→ **What to do**:
The answer must be an exact printing of every record below, with the pictures omitted.

→ **Input data**:
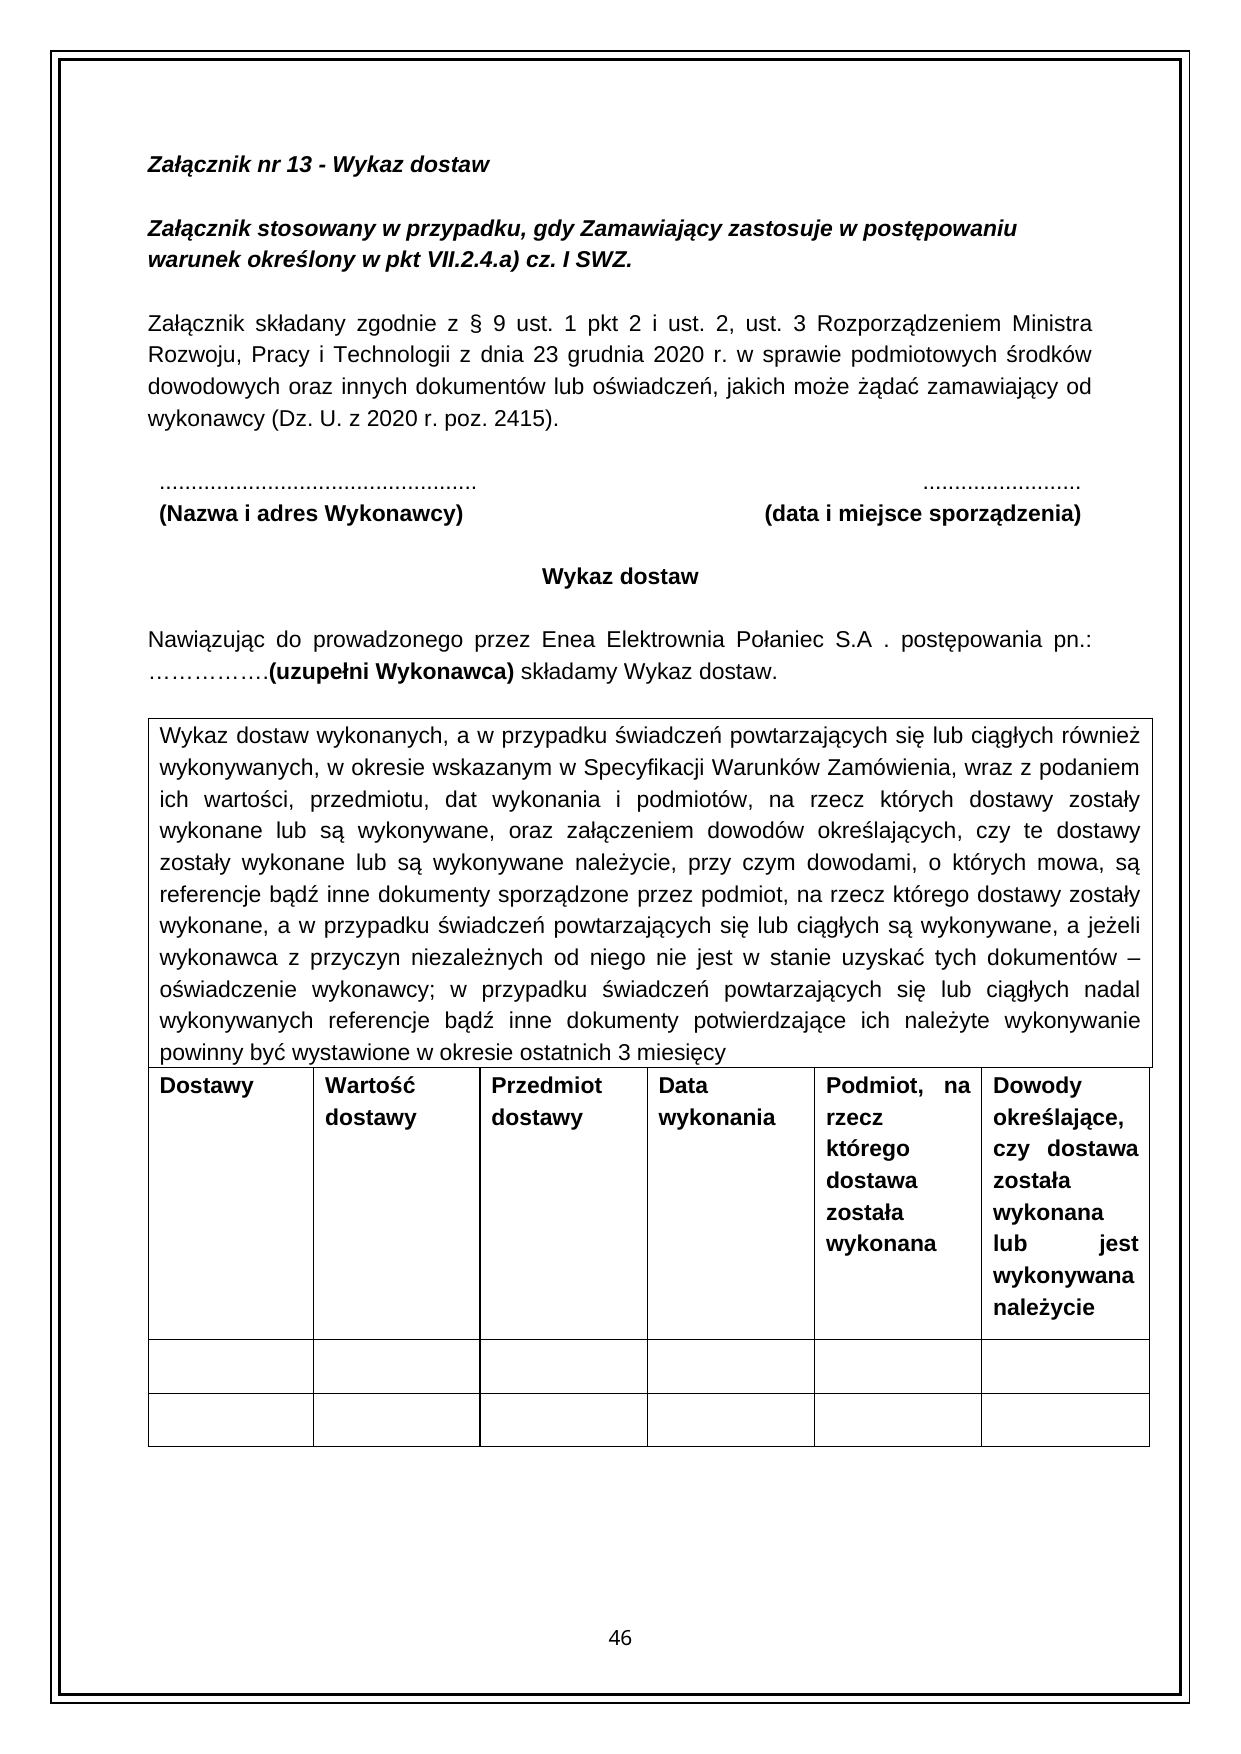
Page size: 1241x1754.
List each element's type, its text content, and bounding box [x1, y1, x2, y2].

table_cell [314, 1394, 479, 1446]
table_cell Dowody określające, czy dostawa została wykonana lub jest wykonywana należycie [982, 1068, 1149, 1339]
table_cell Data wykonania [648, 1068, 814, 1339]
table_cell [815, 1340, 981, 1392]
table_cell [481, 1340, 647, 1392]
table_cell [982, 1340, 1149, 1392]
text Załącznik stosowany w przypadku, gdy Zamawiający zastosuje w postępowaniu warunek określony w pkt VII.2.4.a) cz. I SWZ. [148, 211, 1093, 274]
table_cell [982, 1394, 1149, 1446]
text Nawiązując do prowadzonego przez Enea Elektrownia Połaniec S.A . postępowania pn.: …………….(uzupełni Wykonawca) składamy Wykaz dostaw. [148, 623, 1093, 686]
table_cell [481, 1394, 647, 1446]
table_cell [314, 1340, 479, 1392]
table_cell Dostawy [149, 1068, 313, 1339]
table_cell (data i miejsce sporządzenia) [632, 496, 1093, 528]
table_cell Wartość dostawy [314, 1068, 479, 1339]
table_cell [815, 1394, 981, 1446]
table_header Wykaz dostaw wykonanych, a w przypadku świadczeń powtarzających się lub ciągłych również wykonywanych, w okresie wskazanym w Specyfikacji Warunków Zamówienia, wraz z podaniem ich wartości, przedmiotu, dat wykonania i podmiotów, na rzecz których dostawy zostały wykonane lub są wykonywane, oraz załączeniem dowodów określających, czy te dostawy zostały wykonane lub są wykonywane należycie, przy czym dowodami, o których mowa, są referencje bądź inne dokumenty sporządzone przez podmiot, na rzecz którego dostawy zostały wykonane, a w przypadku świadczeń powtarzających się lub ciągłych są wykonywane, a jeżeli wykonawca z przyczyn niezależnych od niego nie jest w stanie uzyskać tych dokumentów – oświadczenie wykonawcy; w przypadku świadczeń powtarzających się lub ciągłych nadal wykonywanych referencje bądź inne dokumenty potwierdzające ich należyte wykonywanie powinny być wystawione w okresie ostatnich 3 miesięcy [149, 719, 1152, 1067]
table_header ......................... [632, 464, 1093, 496]
text Załącznik składany zgodnie z § 9 ust. 1 pkt 2 i ust. 2, ust. 3 Rozporządzeniem Ministra Rozwoju, Pracy i Technologii z dnia 23 grudnia 2020 r. w sprawie podmiotowych środków dowodowych oraz innych dokumentów lub oświadczeń, jakich może żądać zamawiający od wykonawcy (Dz. U. z 2020 r. poz. 2415). [148, 306, 1093, 433]
table_cell Przedmiot dostawy [481, 1068, 647, 1339]
table_cell [648, 1394, 814, 1446]
table_header .................................................. [148, 464, 632, 496]
table_cell (Nazwa i adres Wykonawcy) [148, 496, 632, 528]
text Wykaz dostaw [148, 559, 1093, 591]
table_cell Podmiot, na rzecz którego dostawa została wykonana [815, 1068, 981, 1339]
table_cell [149, 1340, 313, 1392]
table_cell [149, 1394, 313, 1446]
subtitle Załącznik nr 13 - Wykaz dostaw [148, 148, 1093, 179]
table_cell [648, 1340, 814, 1392]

→ **Response area**:
Page size: 1241x1754.
List each element's type, its text content, and bounding box [x1, y1, x2, y2].

table_cell [314, 1394, 479, 1446]
table_cell Dowody określające, czy dostawa została wykonana lub jest wykonywana należycie [982, 1068, 1149, 1339]
table_cell Data wykonania [648, 1068, 814, 1339]
table_cell [815, 1340, 981, 1392]
table_cell [481, 1340, 647, 1392]
table_cell [982, 1340, 1149, 1392]
text Załącznik stosowany w przypadku, gdy Zamawiający zastosuje w postępowaniu warunek określony w pkt VII.2.4.a) cz. I SWZ. [148, 211, 1093, 274]
table_cell [982, 1394, 1149, 1446]
text Nawiązując do prowadzonego przez Enea Elektrownia Połaniec S.A . postępowania pn.: …………….(uzupełni Wykonawca) składamy Wykaz dostaw. [148, 623, 1093, 686]
table_cell [481, 1394, 647, 1446]
table_cell [314, 1340, 479, 1392]
table_cell Dostawy [149, 1068, 313, 1339]
table_cell (data i miejsce sporządzenia) [632, 496, 1093, 528]
table_cell Wartość dostawy [314, 1068, 479, 1339]
table_cell [815, 1394, 981, 1446]
table_header Wykaz dostaw wykonanych, a w przypadku świadczeń powtarzających się lub ciągłych również wykonywanych, w okresie wskazanym w Specyfikacji Warunków Zamówienia, wraz z podaniem ich wartości, przedmiotu, dat wykonania i podmiotów, na rzecz których dostawy zostały wykonane lub są wykonywane, oraz załączeniem dowodów określających, czy te dostawy zostały wykonane lub są wykonywane należycie, przy czym dowodami, o których mowa, są referencje bądź inne dokumenty sporządzone przez podmiot, na rzecz którego dostawy zostały wykonane, a w przypadku świadczeń powtarzających się lub ciągłych są wykonywane, a jeżeli wykonawca z przyczyn niezależnych od niego nie jest w stanie uzyskać tych dokumentów – oświadczenie wykonawcy; w przypadku świadczeń powtarzających się lub ciągłych nadal wykonywanych referencje bądź inne dokumenty potwierdzające ich należyte wykonywanie powinny być wystawione w okresie ostatnich 3 miesięcy [149, 719, 1152, 1067]
table_header ......................... [632, 464, 1093, 496]
text Załącznik składany zgodnie z § 9 ust. 1 pkt 2 i ust. 2, ust. 3 Rozporządzeniem Ministra Rozwoju, Pracy i Technologii z dnia 23 grudnia 2020 r. w sprawie podmiotowych środków dowodowych oraz innych dokumentów lub oświadczeń, jakich może żądać zamawiający od wykonawcy (Dz. U. z 2020 r. poz. 2415). [148, 306, 1093, 433]
table_cell Przedmiot dostawy [481, 1068, 647, 1339]
table_cell [648, 1394, 814, 1446]
table_header .................................................. [148, 464, 632, 496]
table_cell (Nazwa i adres Wykonawcy) [148, 496, 632, 528]
text Wykaz dostaw [148, 559, 1093, 591]
table_cell Podmiot, na rzecz którego dostawa została wykonana [815, 1068, 981, 1339]
table_cell [149, 1340, 313, 1392]
table_cell [149, 1394, 313, 1446]
subtitle Załącznik nr 13 - Wykaz dostaw [148, 148, 1093, 179]
table_cell [648, 1340, 814, 1392]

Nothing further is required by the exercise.